In the annual publication of The Sunday Times Rich List, the Coates family topped the list in the region, with JCB owners Lord Bamford and family coming in second.
The Coates family have been involved in running Stoke City FC since 1986, alongside their founding and running of the online gambling site bet365.
The brainchild of Denise Coates, 54, the growth in revenue post lockdown at bet365, based in Stoke, has seen the family fortune boosted by £189 million to £8.637 billion.
That makes Denise, her father Peter, 85, and brother John, 52, the 17th richest people in the UK.
Lord Bamford and his family saw their wealth decrease by £275 million over the past year to £4.32 billion, with the family ranking second in the West Midlands and 42nd overall for the UK.
This was down four places from 38 compared to the 2021 list. Staffordshire-born Kirsty Bertarelli, 50, who is now divorced from her former billionaire Italian husband Ernesto, is ranked equal-230th nationally this year with a personal fortune of £700m.

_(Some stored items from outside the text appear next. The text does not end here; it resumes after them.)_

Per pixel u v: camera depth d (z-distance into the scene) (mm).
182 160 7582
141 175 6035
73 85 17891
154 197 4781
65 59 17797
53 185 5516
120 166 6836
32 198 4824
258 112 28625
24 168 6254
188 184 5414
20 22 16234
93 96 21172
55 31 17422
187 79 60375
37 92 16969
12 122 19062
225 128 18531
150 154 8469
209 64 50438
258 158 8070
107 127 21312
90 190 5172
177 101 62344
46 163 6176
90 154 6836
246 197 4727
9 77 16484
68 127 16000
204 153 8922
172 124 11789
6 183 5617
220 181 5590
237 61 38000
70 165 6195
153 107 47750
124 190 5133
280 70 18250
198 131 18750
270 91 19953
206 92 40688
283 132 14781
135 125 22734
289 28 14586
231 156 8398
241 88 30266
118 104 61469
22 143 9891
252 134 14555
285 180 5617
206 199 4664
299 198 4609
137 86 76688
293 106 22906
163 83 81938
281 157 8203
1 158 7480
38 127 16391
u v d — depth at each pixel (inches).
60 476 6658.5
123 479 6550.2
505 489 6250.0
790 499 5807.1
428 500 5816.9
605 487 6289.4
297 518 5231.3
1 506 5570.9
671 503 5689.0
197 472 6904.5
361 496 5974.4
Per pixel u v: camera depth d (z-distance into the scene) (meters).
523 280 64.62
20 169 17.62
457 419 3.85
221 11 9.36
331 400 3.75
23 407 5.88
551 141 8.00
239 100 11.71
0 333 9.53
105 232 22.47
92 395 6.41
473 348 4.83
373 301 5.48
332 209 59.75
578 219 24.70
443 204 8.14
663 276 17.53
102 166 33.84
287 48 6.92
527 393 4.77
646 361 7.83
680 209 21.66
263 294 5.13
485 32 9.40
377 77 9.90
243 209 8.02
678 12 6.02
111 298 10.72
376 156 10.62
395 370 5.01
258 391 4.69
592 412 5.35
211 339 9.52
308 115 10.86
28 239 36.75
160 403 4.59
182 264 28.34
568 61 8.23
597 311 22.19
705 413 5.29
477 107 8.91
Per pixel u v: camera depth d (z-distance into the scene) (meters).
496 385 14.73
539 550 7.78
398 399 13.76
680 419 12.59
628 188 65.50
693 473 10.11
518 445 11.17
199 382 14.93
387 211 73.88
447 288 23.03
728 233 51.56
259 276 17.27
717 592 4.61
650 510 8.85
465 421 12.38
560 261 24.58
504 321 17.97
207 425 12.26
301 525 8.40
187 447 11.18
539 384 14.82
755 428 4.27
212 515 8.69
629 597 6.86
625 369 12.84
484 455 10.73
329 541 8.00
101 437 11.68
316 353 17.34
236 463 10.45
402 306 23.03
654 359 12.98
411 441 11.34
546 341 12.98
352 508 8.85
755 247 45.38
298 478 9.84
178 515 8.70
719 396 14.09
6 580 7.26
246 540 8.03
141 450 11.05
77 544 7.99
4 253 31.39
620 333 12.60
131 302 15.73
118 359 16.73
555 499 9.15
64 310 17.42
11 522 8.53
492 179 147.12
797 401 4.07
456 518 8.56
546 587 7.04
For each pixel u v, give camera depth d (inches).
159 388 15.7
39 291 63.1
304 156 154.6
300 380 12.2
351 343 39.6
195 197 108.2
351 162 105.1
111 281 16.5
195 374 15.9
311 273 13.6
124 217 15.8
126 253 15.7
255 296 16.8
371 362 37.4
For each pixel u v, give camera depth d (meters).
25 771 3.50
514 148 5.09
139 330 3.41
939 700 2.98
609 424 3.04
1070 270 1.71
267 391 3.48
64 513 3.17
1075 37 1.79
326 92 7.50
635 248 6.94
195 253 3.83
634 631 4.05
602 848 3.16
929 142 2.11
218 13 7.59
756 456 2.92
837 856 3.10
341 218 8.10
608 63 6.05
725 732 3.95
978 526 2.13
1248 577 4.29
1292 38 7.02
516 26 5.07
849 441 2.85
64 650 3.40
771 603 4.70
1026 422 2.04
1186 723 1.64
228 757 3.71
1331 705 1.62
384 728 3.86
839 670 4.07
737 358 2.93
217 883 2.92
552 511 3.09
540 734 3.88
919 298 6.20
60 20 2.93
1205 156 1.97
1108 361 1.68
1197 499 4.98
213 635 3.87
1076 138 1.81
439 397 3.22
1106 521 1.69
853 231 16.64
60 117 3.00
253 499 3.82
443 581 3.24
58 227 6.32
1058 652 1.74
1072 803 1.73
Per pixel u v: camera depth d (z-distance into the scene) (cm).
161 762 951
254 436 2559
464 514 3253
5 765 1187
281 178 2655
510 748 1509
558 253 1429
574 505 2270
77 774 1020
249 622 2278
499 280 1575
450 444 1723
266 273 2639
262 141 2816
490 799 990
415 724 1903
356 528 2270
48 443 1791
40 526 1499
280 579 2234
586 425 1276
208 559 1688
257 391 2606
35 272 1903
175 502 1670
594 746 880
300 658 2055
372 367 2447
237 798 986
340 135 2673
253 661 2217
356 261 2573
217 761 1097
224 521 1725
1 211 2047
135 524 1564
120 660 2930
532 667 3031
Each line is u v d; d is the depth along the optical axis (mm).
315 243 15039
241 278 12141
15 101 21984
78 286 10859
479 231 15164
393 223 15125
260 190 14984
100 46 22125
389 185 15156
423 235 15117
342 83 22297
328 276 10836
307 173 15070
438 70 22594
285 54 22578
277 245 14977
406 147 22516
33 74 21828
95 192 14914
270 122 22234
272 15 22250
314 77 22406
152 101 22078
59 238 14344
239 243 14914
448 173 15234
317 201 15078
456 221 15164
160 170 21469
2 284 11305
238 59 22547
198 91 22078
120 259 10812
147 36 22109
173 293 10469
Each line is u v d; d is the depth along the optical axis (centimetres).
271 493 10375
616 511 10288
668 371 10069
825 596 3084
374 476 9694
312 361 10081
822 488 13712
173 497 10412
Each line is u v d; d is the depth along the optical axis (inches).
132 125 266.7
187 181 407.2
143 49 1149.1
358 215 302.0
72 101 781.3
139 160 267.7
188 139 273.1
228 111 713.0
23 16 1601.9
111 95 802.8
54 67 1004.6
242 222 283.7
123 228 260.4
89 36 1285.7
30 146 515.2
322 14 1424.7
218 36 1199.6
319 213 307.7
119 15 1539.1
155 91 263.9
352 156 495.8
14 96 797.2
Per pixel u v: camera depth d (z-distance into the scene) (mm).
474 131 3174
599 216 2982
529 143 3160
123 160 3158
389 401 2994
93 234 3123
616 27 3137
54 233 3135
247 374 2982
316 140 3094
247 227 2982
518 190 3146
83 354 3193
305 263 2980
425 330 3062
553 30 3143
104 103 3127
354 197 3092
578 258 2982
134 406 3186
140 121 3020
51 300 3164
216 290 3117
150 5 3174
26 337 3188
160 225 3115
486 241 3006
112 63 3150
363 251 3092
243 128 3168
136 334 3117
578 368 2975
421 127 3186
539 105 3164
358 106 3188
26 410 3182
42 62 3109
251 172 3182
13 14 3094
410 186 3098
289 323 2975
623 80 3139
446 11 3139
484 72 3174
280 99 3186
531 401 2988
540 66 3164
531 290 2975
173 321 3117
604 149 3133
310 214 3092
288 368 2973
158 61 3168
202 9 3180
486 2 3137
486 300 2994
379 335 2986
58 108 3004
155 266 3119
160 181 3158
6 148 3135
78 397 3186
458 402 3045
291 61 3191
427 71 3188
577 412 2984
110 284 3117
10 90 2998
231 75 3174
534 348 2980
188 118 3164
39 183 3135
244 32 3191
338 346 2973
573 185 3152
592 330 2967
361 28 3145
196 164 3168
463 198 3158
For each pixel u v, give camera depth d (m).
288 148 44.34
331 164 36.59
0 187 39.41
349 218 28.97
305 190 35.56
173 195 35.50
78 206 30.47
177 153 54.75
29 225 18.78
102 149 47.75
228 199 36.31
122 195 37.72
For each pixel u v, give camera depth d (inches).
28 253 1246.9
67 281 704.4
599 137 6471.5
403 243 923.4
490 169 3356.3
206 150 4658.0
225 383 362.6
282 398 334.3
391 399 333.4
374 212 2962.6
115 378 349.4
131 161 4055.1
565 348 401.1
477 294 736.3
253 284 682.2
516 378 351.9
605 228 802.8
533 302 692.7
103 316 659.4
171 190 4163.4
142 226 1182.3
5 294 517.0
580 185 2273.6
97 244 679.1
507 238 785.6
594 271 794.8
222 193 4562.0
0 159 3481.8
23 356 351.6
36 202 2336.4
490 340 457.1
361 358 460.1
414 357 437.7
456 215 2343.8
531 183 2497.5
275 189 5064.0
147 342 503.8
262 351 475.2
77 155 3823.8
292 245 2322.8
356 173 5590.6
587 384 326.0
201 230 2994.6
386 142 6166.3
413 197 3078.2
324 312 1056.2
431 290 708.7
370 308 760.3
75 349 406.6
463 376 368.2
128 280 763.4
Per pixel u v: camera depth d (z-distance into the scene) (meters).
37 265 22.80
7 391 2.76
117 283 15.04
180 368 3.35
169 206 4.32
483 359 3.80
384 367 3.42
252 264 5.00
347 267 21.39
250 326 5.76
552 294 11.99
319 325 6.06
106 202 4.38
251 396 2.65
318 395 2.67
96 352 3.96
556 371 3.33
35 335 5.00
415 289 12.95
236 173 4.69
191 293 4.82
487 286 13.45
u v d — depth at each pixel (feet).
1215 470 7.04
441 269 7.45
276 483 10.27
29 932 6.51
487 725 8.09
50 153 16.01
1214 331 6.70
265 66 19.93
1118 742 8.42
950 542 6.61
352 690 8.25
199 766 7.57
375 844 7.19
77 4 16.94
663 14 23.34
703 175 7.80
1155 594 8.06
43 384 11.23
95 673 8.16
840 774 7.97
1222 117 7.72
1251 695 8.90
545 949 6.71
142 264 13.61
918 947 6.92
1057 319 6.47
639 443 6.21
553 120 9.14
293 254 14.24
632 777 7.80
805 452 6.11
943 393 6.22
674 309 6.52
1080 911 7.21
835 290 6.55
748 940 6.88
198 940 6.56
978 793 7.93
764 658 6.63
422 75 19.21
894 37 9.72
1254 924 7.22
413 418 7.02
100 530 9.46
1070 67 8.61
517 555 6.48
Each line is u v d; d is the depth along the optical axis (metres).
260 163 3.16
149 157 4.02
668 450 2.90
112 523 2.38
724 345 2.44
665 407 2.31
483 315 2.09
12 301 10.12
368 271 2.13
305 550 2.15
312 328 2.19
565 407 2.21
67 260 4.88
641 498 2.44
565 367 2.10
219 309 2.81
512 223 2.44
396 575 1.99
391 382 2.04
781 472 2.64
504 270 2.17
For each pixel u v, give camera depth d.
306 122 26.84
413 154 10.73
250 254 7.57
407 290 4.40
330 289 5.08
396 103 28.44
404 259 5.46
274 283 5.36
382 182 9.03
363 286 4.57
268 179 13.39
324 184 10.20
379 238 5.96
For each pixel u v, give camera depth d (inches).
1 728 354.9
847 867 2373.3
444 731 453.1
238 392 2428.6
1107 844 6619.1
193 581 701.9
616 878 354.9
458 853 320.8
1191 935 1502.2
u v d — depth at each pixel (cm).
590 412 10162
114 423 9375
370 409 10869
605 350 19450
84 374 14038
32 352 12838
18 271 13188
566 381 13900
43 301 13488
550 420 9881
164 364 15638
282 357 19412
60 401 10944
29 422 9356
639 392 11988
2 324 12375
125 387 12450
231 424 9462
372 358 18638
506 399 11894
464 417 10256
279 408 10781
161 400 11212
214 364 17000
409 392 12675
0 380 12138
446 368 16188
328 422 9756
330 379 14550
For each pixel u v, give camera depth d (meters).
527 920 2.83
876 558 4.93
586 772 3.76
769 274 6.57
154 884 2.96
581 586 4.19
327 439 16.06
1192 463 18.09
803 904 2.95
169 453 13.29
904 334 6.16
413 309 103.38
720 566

Phones4u mogul John Caudwell, who owns an estate near Loggerheads, placed fourth on the regional list. He saw his wealth go up £14m since the publication of the 2021 list, reports The Sunday Times.
Nationally, Sri and Gopi Hinduja and family jumped from third to first.
The industry and finance giants are now worth £28.472 billion.
ABOUT LORD BAMFORD
Lord Bamford is best known for his position at JCB, one of Britain’s most successful family-owned businesses. As chairman of the iconic construction equipment manufacturer since 1975, he has presided over the prolific global expansion of a brand that stands for strength, durability and reliability in products ranging from 46 tonne tracked excavators to children’s toys and DIY equipment.
Born in 1945 on the day his father, Joseph Cyril Bamford CBE set up JCB, Anthony Bamford’s path into the family business after leaving Ampleforth College started with an engineering apprenticeship at Massey Ferguson in France. The three years spent on the Continent were to prove invaluable in preparing him for a JCB career that started on the shopfloor in 1964 before he moved into management to lead the company’s early export drive into Europe in the late 1960s and early 1970s.
When his father retired in 1975 after 30 years at the helm to allow “younger management to show its strengths”, he set about transforming JCB into a world leader in construction equipment technology.
An early move was to start producing major components inhouse by opening an axle factory in Wales in 1978.
This was the first of many decisions taken over four decades to vertically integrate the company’s operations.
Today, JCB makes its own transmission systems in Wales, hydraulic cylinders and cabs in Staffordshire, and off-highway engines in Derbyshire.
It is all part of Lord Bamford’s determination to have complete technological control over JCB’S product range.